I also did some math on Elena's increasing walking story. She regularly, if she had a good day, increased her walking distance by 10-20 feet. By my calculations, that means if every week was good, she increased her walking distance over the course of a year from 100 yd (91m) to 350 yd (325m). If all days weren't good (and who has all good days with ME/CFS?), then it might have taken 2-3 years to improve that much. I can see that could be considered a beneficial improvement since it's the difference between shopping at a convenience store and shopping at a small grocery store, but it probably took 2-3 years to get there, walking every day. Two to three years of GET walking every day to gain 250 yd (230 m) of walking distance.

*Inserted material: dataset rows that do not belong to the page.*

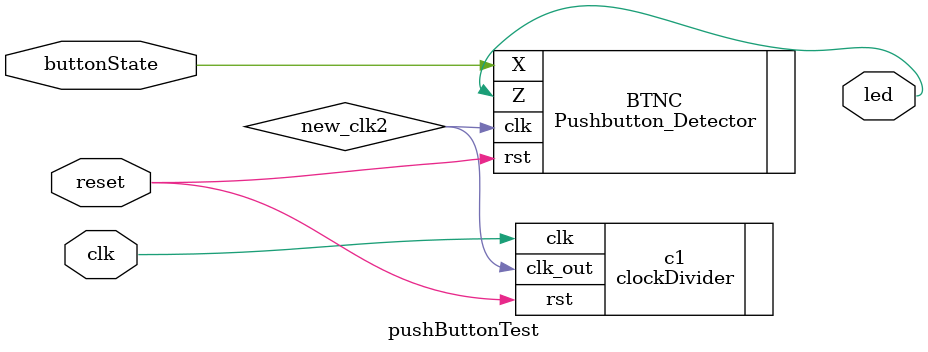
<source format=v>
`timescale 1ns / 1ps
/*******************************************************************
*
* Module: pushButtonTest.v
* Project: DigitalClock
* Author: Ahmed Abdelkader, Tony Gerges, Ahmed Abdeen
* Description: This module tests if the push Button detector works
*
* Change history: 
* 16/05/24 - Added FSM from our design
* 17/05/24 - Added the 
* 18/05/24 - Debugging
* 19/05/24 - Done


**********************************************************************/


module pushButtonTest(
   input buttonState, //0: BTNC, 1: BTNR, 2: BTNL, 3: BTNU, 4: BTND
   input clk, reset,
   output led
    );
    
    wire btn;
    
        clockDivider #(250000) c1  (.clk(clk), .rst(reset), .clk_out(new_clk2));
        Pushbutton_Detector BTNC( .X(buttonState), .clk(new_clk2) , .rst(reset), .Z(led)); 
        
   


endmodule

</source>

That's some serious determination.
I wonder if the same can be achieved with ADLs for those of us who couldn't waste energy walking because we couldn't even cook and clean for ourselves. Could I increase my ability to wash the dishes by washing another quarter of a dish? Increase the amount I vacuum (hoover, for you Brits) by 10 sq ft (1 sq m)? Increase my shower time by 1.5 minutes every week? It just doesn't seem to translate to anything practical. If it's all about walking increasing strength or stamina, then it sounds more like you're dealing with OI or deconditioning, not ME. Our inability to function is not about weakness, really, it's about inability to produce energy and/or a pathological physiological response to exertion.
Is it that this program is effective for chronic fatigue (the symptom) rather than ME? After all, exercise does appear to be helpful for a number of conditions that cause chronic fatigue -- OI (in the absence of ME), cardiac conditions, fibromyalgia (in the absence of ME), deconditioning, etc.
While I'm straining my brain trying to figure out GET (even the gentle GET described at CFIDSSELFHELP)...
Why don't healthy people use GET to go from 100% capacity to 500% capacity by increasing their activity 5-10% per week? Surely the premise is that an individual's body does not have a physical limit or PWME would not be expected to increase their functional capacity 10x just using GET.